◆ Text excerpt:
════════════════════
I'm not sure how the has_one relationship is translating for scopes,
but here is an example that causes problems:
Task.joins(:client).where('clients.name' => 'test')
results in the following SQL:
SELECT `tasks`.* FROM `tasks` INNER JOIN `projects` ON `tasks`.`id` IS
NULL INNER JOIN `clients` ON `clients`.`id` = `projects`.`client_id`
WHERE (`clients`.`name` = 'test')
I realize I can do Task.joins(:project => :client), but that is what I
am trying to avoid for my complicated scopes.
Thanks,
Tom
On Nov 5, 1:39 pm, Erol Fornoles <[email protected]> wrote:
> On Sat, Nov 6, 2010 at 1:13 AM, TomRossi7 <[email protected]> wrote:
> > Why is belongs_to :through not an option with Rails? I'm sure there
> > is something I'm missing! I find myself wanting it more now with lazy
> > loading in Rails 3.
════════════════════
◆ Rows:
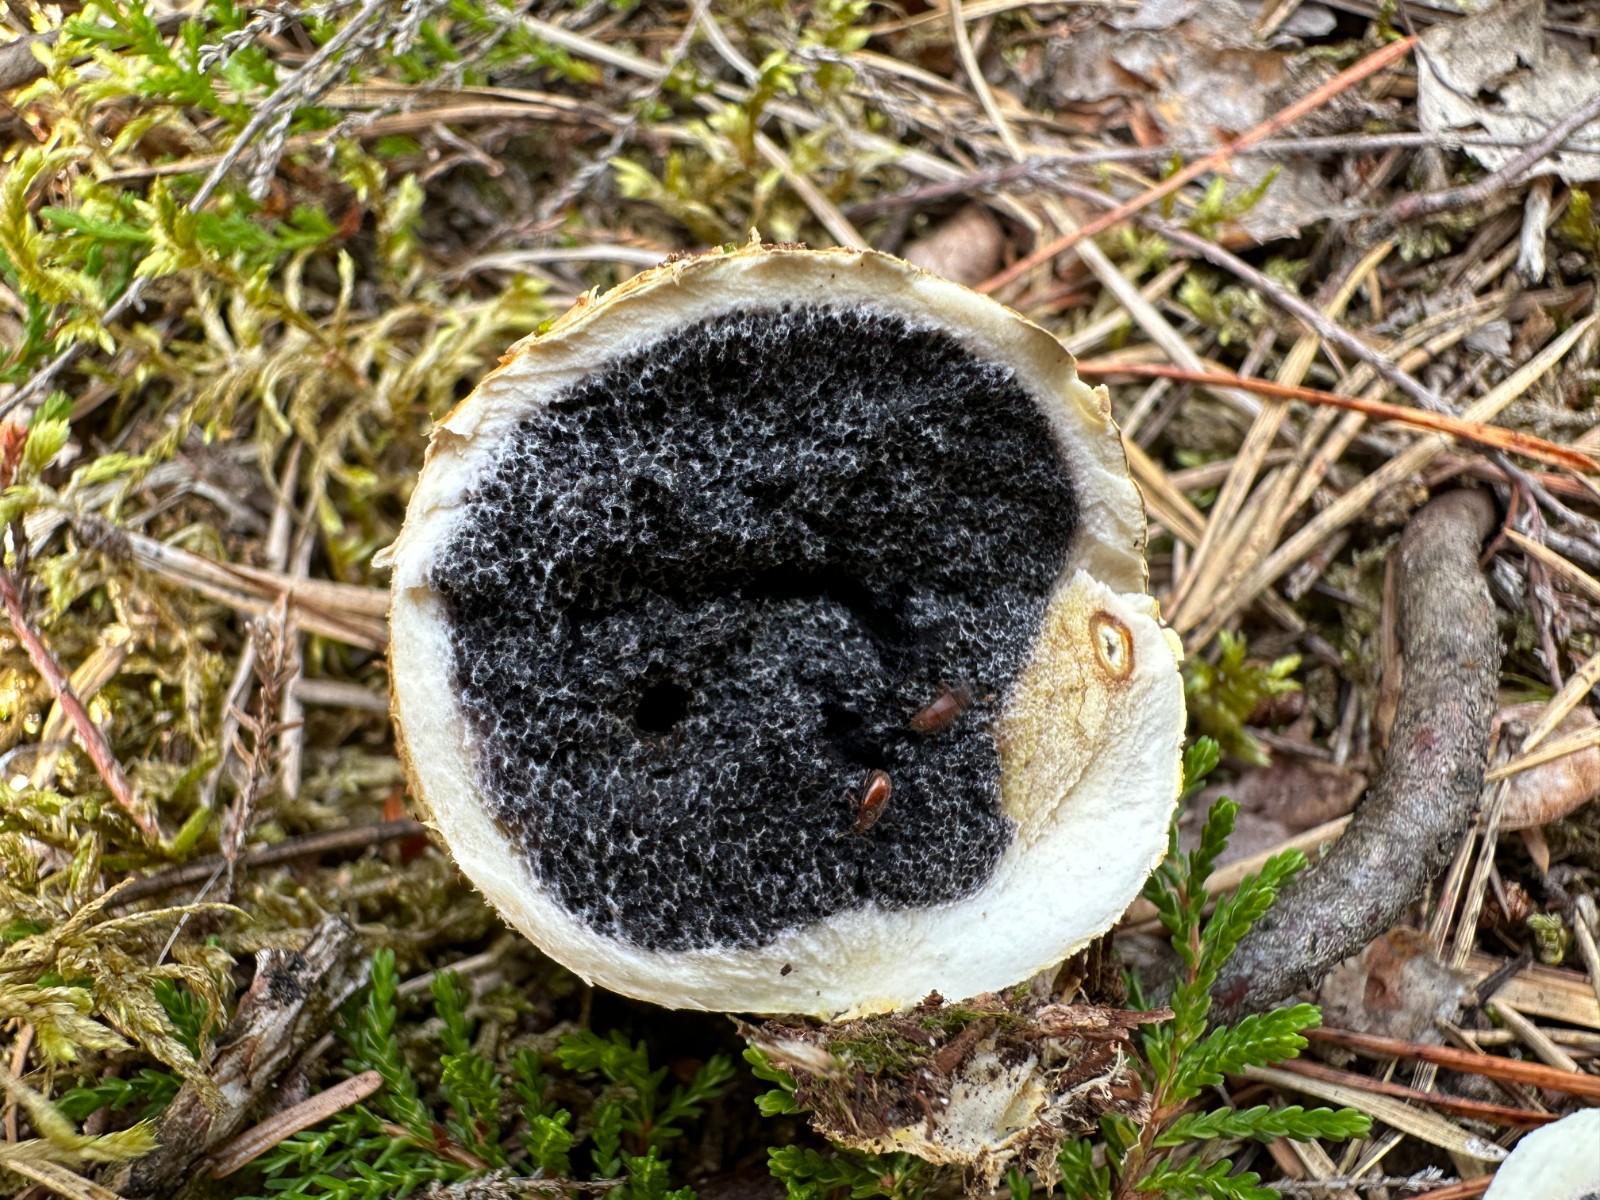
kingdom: Fungi
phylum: Basidiomycota
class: Agaricomycetes
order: Boletales
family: Sclerodermataceae
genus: Scleroderma
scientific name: Scleroderma citrinum
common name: almindelig bruskbold
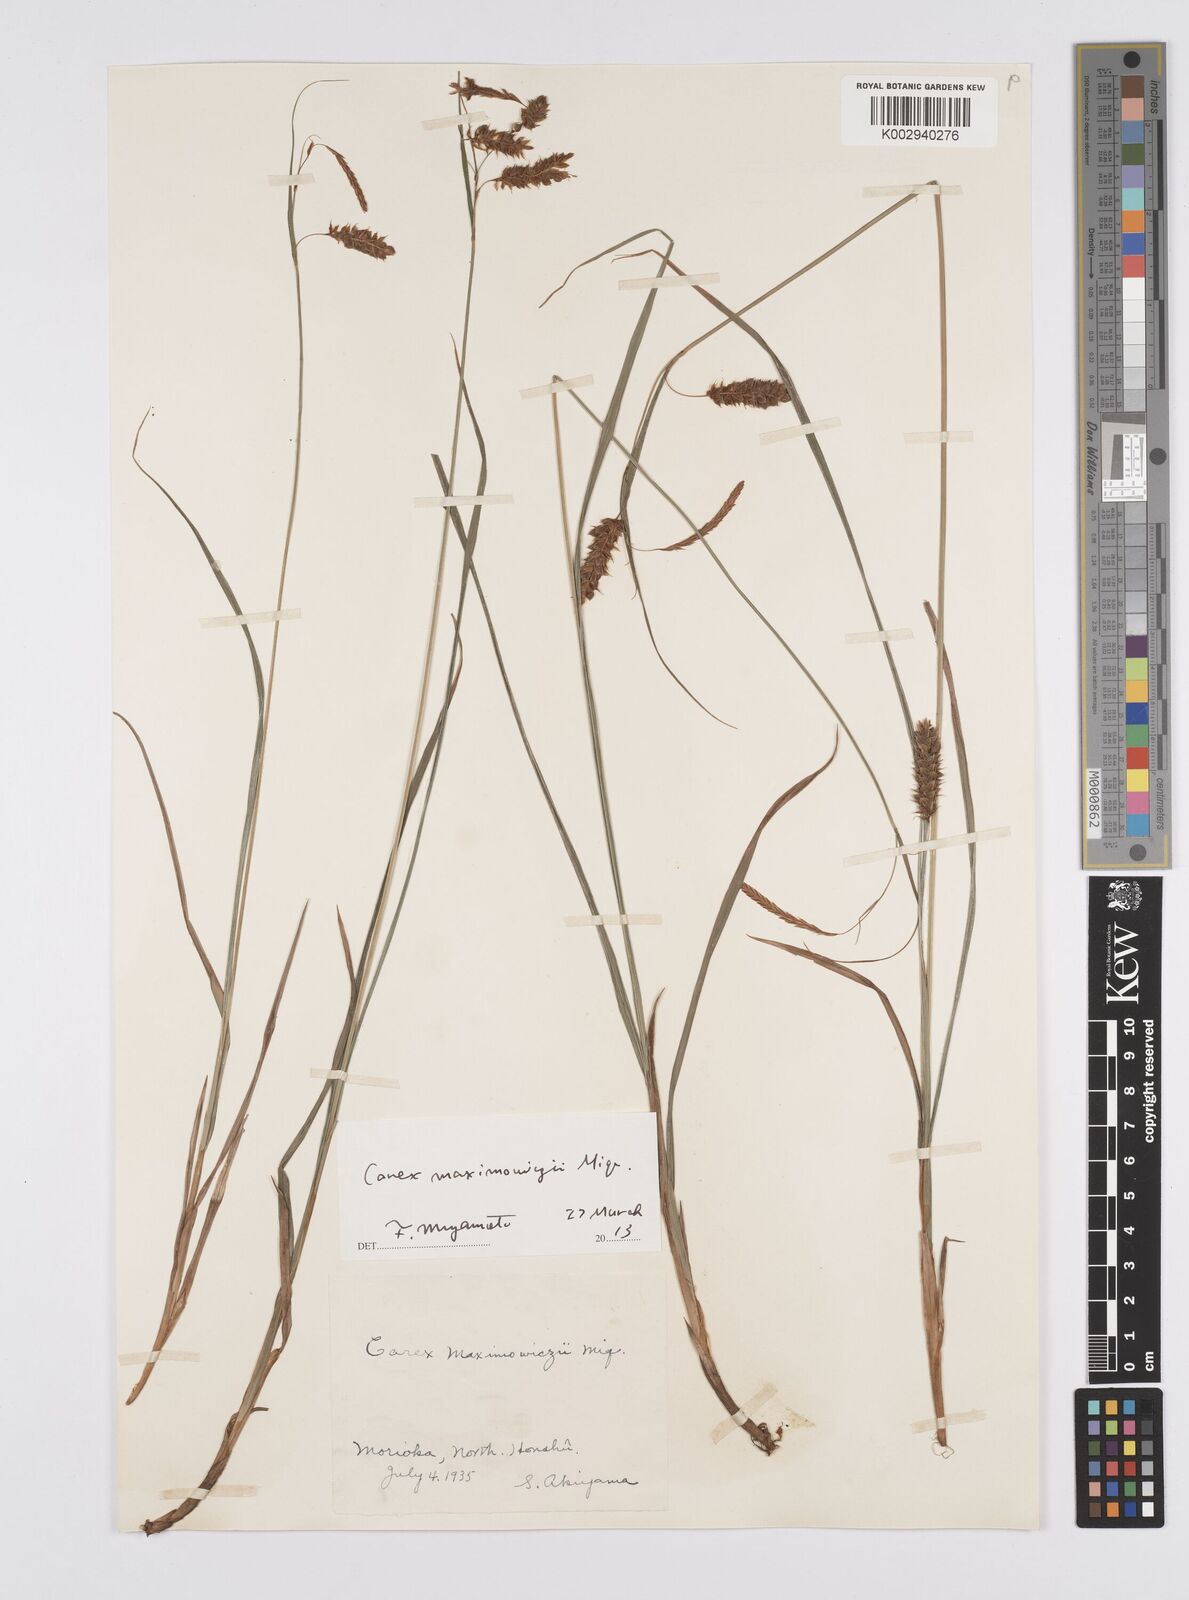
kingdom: Plantae
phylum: Tracheophyta
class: Liliopsida
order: Poales
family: Cyperaceae
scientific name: Cyperaceae
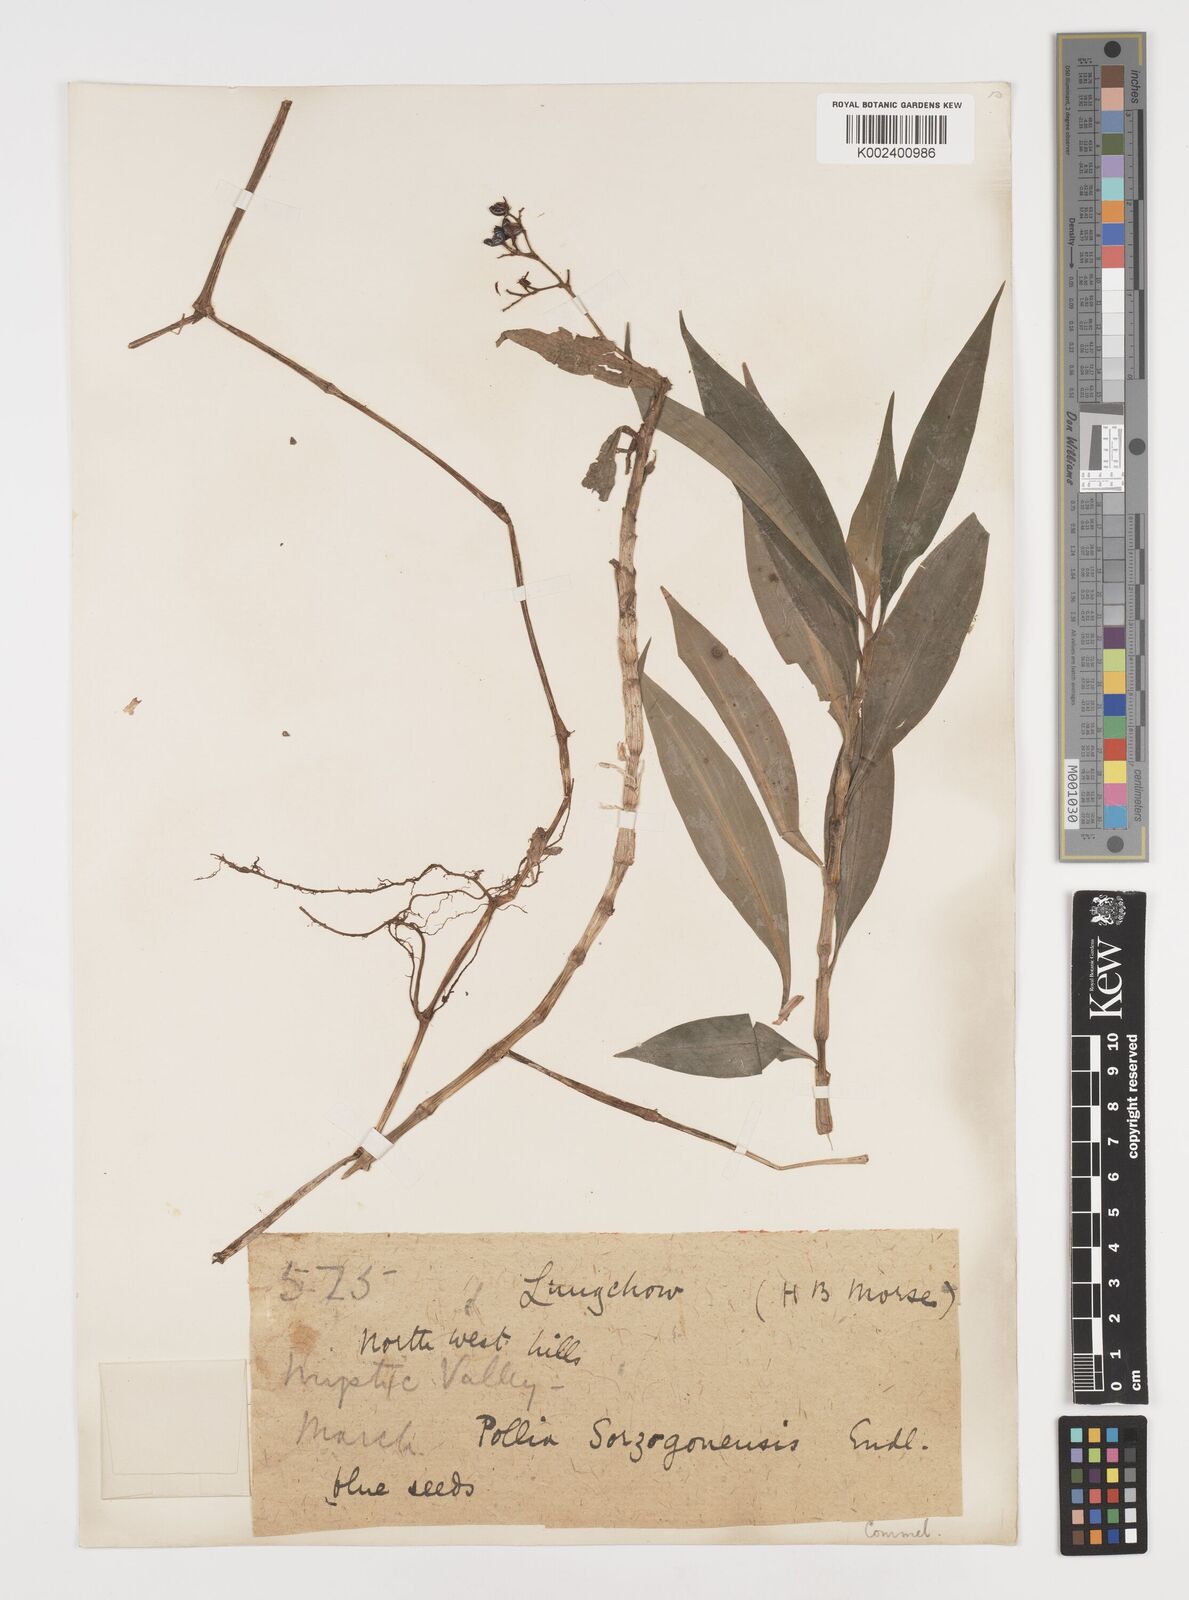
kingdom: Plantae
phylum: Tracheophyta
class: Liliopsida
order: Commelinales
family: Commelinaceae
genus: Pollia
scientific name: Pollia secundiflora
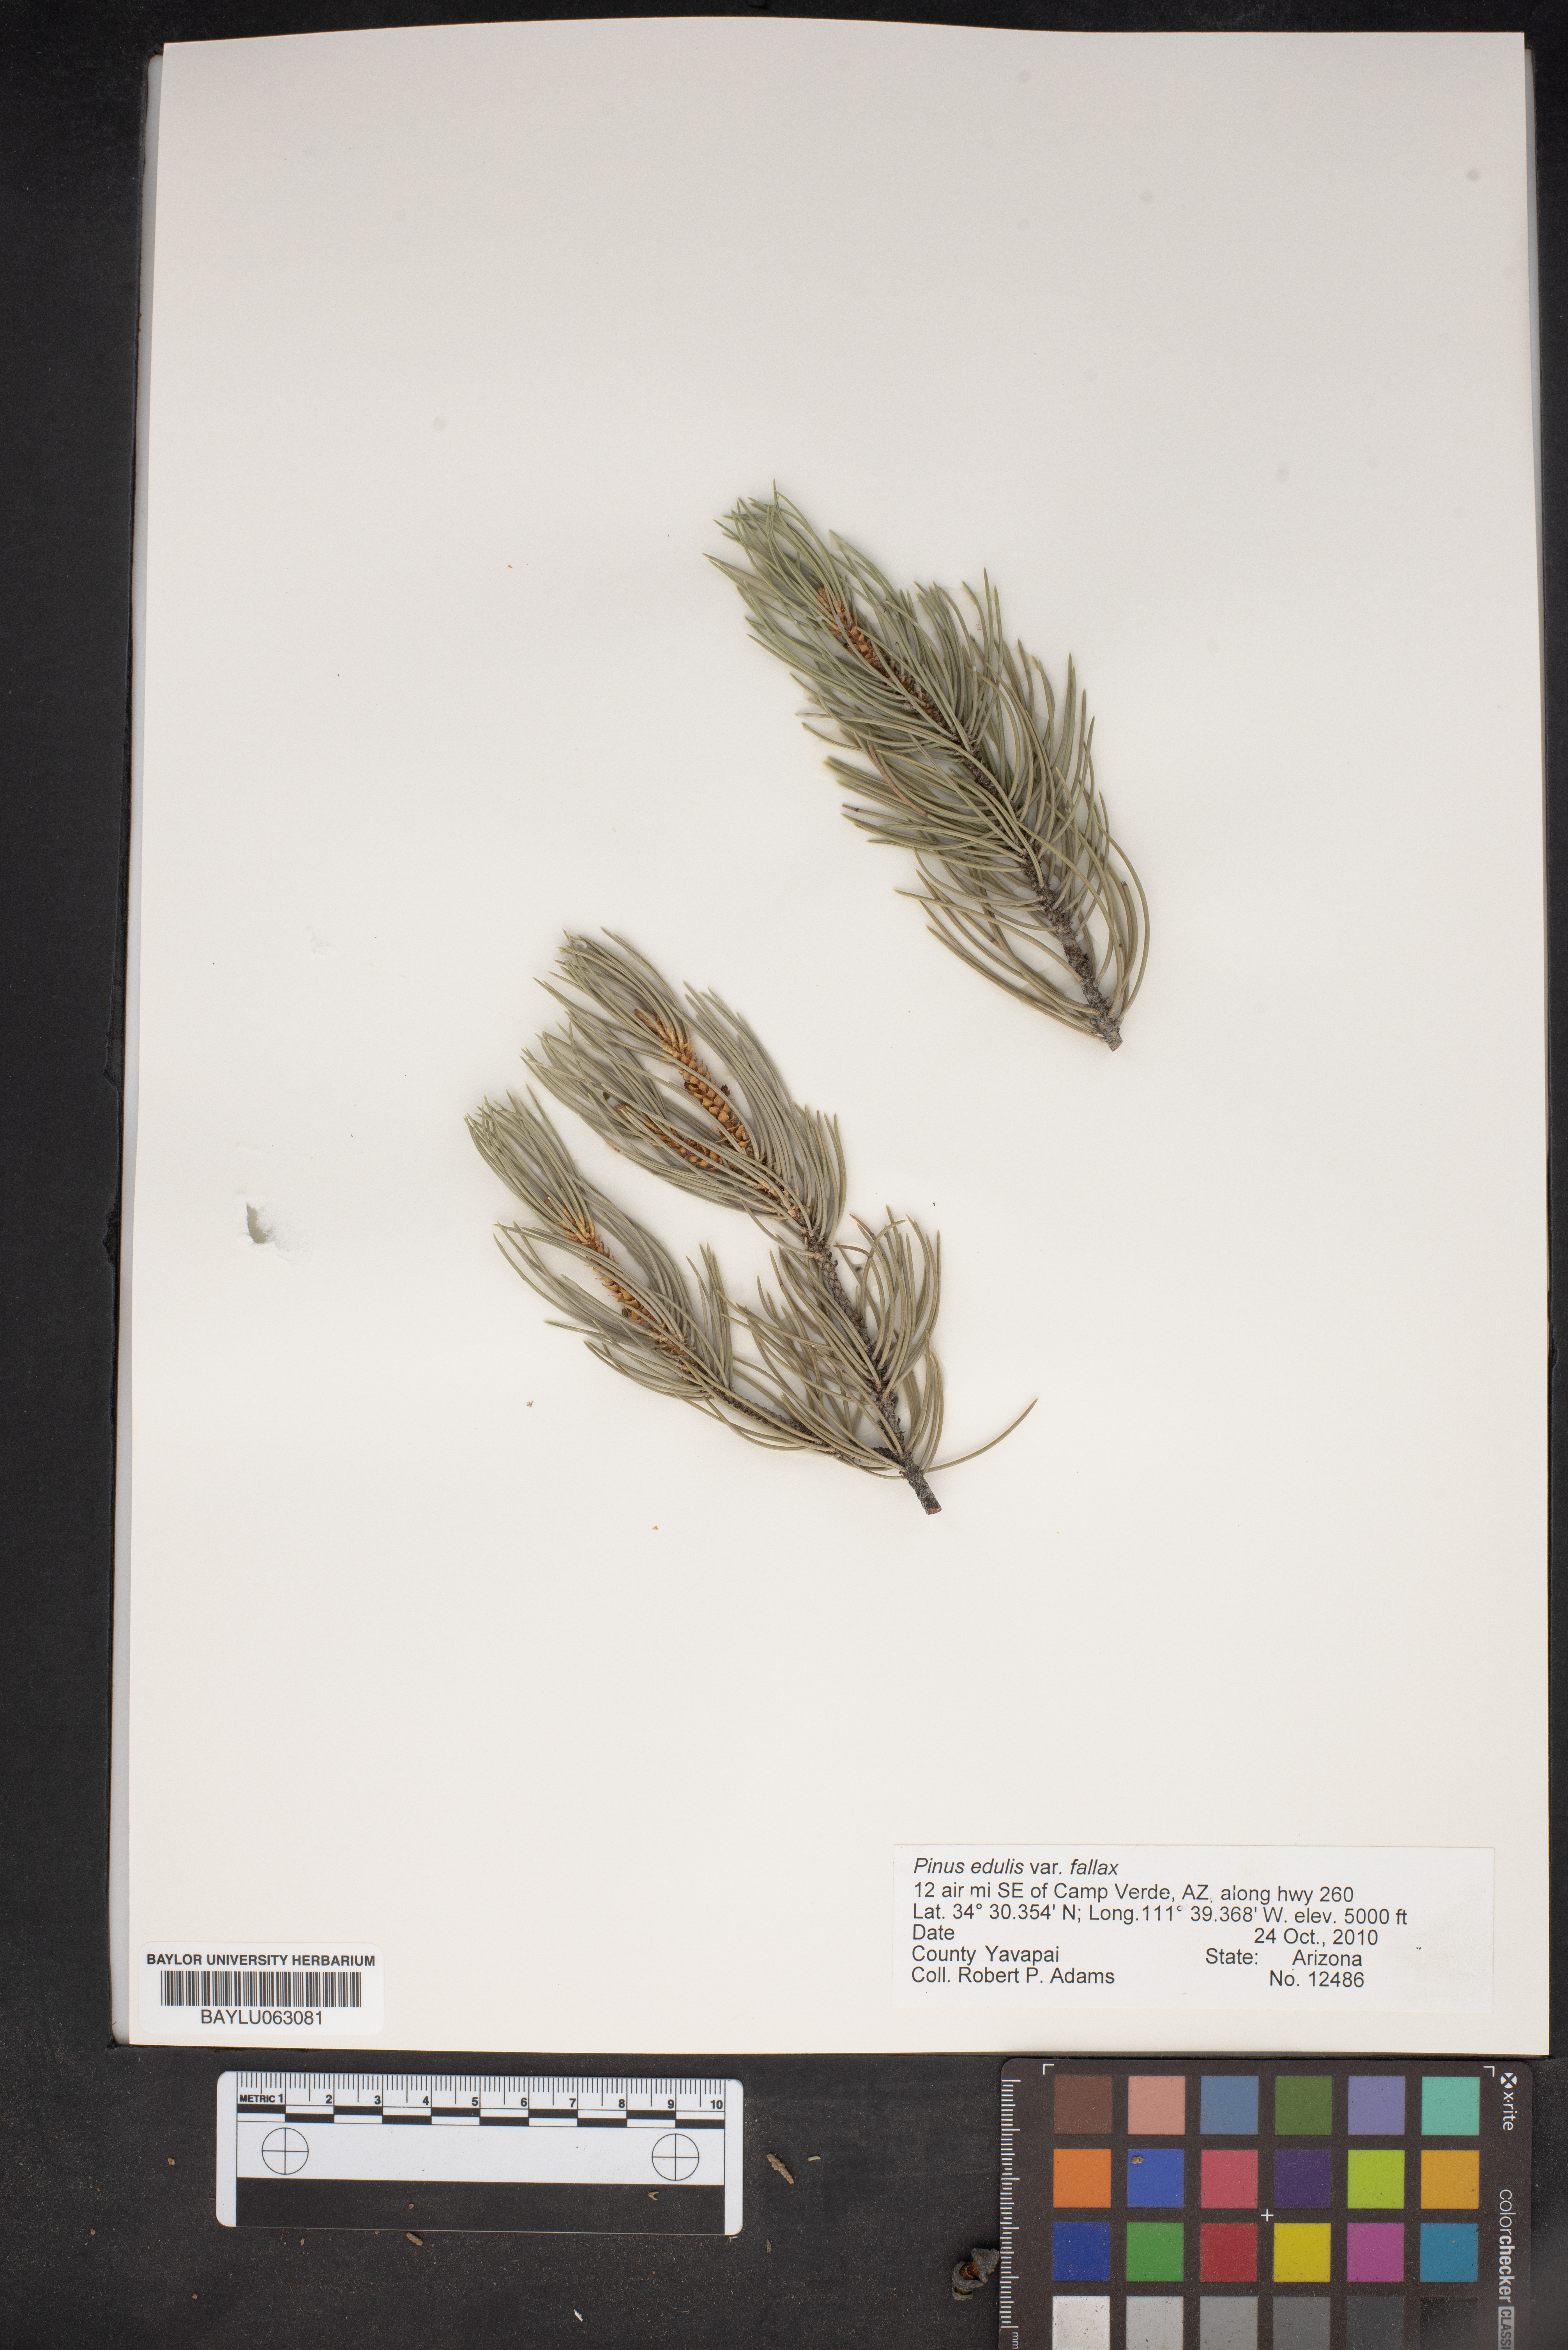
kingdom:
════════════════════
◆ What you need to do:
1. In the Rails mailing-list message, which query does the writer say is possible but wants to avoid for complicated scopes?
2. Carry on the Rails mailing-list message about belongs_to :through from the point where it stops.

◆ Per-task outputs:
1. Task.joins(:project => :client)

2.
>
> > project belongs_to client
>
> > task belongs_to project
> > task belongs_to client :through project
>
> > I can work around it by just creating a method on the task model
> > called client and just returns project.client, but that isn't as
> > beautiful!
>
> > Thanks,
> > Tom
>
> What you're really looking for is has_one :through.
>
> --
> Erol M.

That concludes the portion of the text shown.